Effect of angiotensin Ⅱ receptor blocker on glucose-induced mRNA expressions of matrix metalloproteinase-9 and tissue inhibitor of metalloproteinase-1 in rat mesangial cells

细胞外的矩阵蛋白质的减少的降级玩的背景在糖尿病的 nephropathy 的发作的一个重要角色。矩阵 metalloproteinase-9 (MMP-9 ) 是矩阵 metalloproteinase 家庭的成员，和 metalloproteinase-1 (TIMP-1 ) 的织物禁止者与这个过程被联系。血管收缩素 il (AII ) 也在糖尿病的 nephropathy 的发展起一个重要作用。试图在老鼠 mesangial cells.Methods 老鼠 mesangial 房间在 MMP-9 和 TIMP-1 的导致葡萄糖的 mRNA 表情上调查血管收缩素受体 blocker 的效果的这研究进 5 个组有教养、划分：正常葡萄糖(组 NG ) ，高葡萄糖(组 HG ) ，组 NG+AII， NG+AIl+saralasin (组 NG+AII+S， saralasin 是所有受体 blocker ) 并且 HG+saralasin (组 HG+S ) 。在房间被孵化 24 个小时以后，在上层清液的所有集中被放射性免疫测定和 MMP-9 的表示测量， TIMP-1 mRNA 是由反向的抄写聚合酶链反应(RT-PCR ) 的 assayed 所有集中是的 .Results 在组 HG 更高((56.90 慮敳吗？？
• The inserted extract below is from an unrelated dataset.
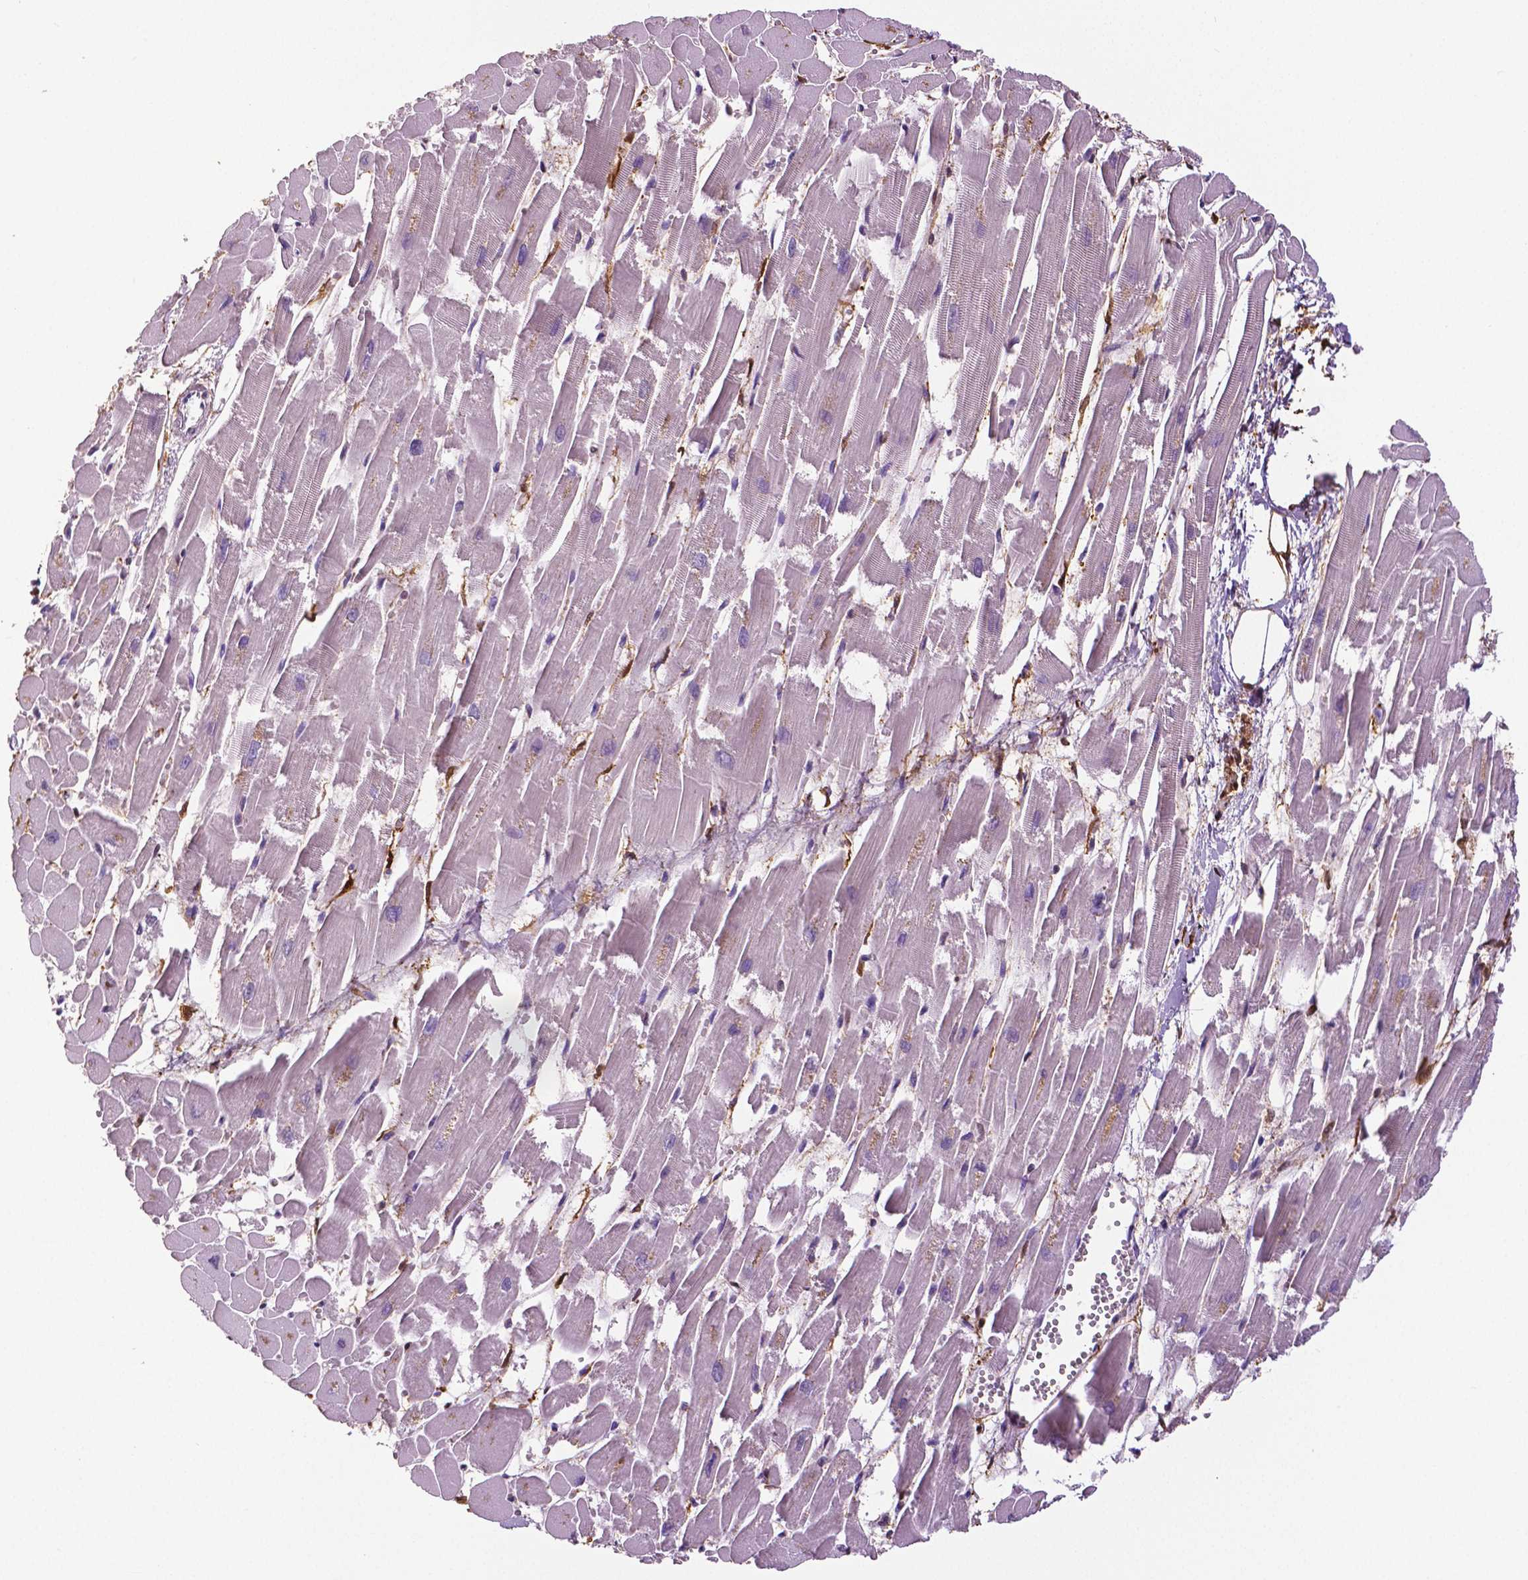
{"staining": {"intensity": "moderate", "quantity": "<25%", "location": "cytoplasmic/membranous"}, "tissue": "heart muscle", "cell_type": "Cardiomyocytes", "image_type": "normal", "snomed": [{"axis": "morphology", "description": "Normal tissue, NOS"}, {"axis": "topography", "description": "Heart"}], "caption": "High-power microscopy captured an immunohistochemistry image of unremarkable heart muscle, revealing moderate cytoplasmic/membranous positivity in approximately <25% of cardiomyocytes. Immunohistochemistry stains the protein in brown and the nuclei are stained blue.", "gene": "PHGDH", "patient": {"sex": "female", "age": 52}}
Background The decreased degradation of extra-cellular matrix proteins plays an important role in the onset of diabetic nephropathy. Matrix metalloproteinase-9 （MMP-9） and tissue inhibitor of metalloproteinase-1 （TIMP-1）, which are members of the matrix metalloproteinase family, are associated with this process. Angiotensin Ⅱ （AⅡ） plays an important role in the development of diabetic nephropathy also. This research aimed to investigate the effect of angiotensin Ⅱ receptor blocker on glucose-induced mRNA expressions of MMP-9 and TIMP-1 in rat mesangial cells. Methods Rat mesangial cells were cultured and divided into 5 groups： normal glucose （group NG）, high glucose （group HG）, group NG＋AⅡ, NG＋AⅡ＋saralasin （group NG＋AⅡ＋S, saralasin is the AⅡ receptor blocker） and HG＋saralasin （group HG＋S）. After the cells were incubated for 24 hours, AⅡ concentrations in the supernatant were measured by radioimmunoassay and the expression of MMP-9 and TIMP-1 mRNA was assayed by reverse transcription-polymerase chain reaction （RT-PCR）. Results AⅡ concentrations were higher in group HG （（56.90±13.54） pg/ml） and group HG＋S （（51.30±5.96） pg/ml） than in group NG （（37.89±8.62） pg/ml, P〈0.05）, whereas there was no significant difference between group HG and group HG＋S. The expression of MMP-9 mRNA and MMP-9/TIMP-1 mRNA ratio in group NG＋AⅡ （MMP-9, 0.33±0.04; MMP-9/TIMP-1, 0.40±0.06） and group HG （MMP-9, 0.36±0.02; MMP-9/TIMP-1, 0.45±0.03） were decreased more significantly than those in group NG （MMP-9, 0.72±0.02; MMP-9/TIMP-1, 1.21±0.07）. These values in group NG＋AⅡ＋S （MMP-9, 0.71±0.02; MMP-9/TIMP-1, 1.18±0.05） were higher than those in group NG＋AⅡ, and the values in group HG＋S （MMP-9, 0.71＋0.02; MMP-9/TIMP-1, 1.16±0.05） were higher than those in group HG （all were P〈0.05）. TIMP-1 mRNA expression was increased more significantly in group NG＋AⅡ （0.81±0.03） and group HG （0.80±0.03） than in group NG （0.59±0.02）, but it was lower in group NG＋AⅡ＋S （0.60±0.01） than in group NG＋AⅡ and also lower in group HG＋S （0.61±0.01） than in group HG （all were P〈0.05）. Conclusions High glucose stimulates AⅡ production. Both high glucose and AⅡ induce a decrease in MMP-9 mRNA expression and MMP-9/TIMP-1 mRNA ratio as well as an increase in TIMP-1 mRNA expression, which can be reversed by saralasin, suggesting that high glucose can aggravate impaired matrix degradation by altering gene expression of MMP-9 and TIMP-1 and that the effect of high glucose may be mediated by AⅡ.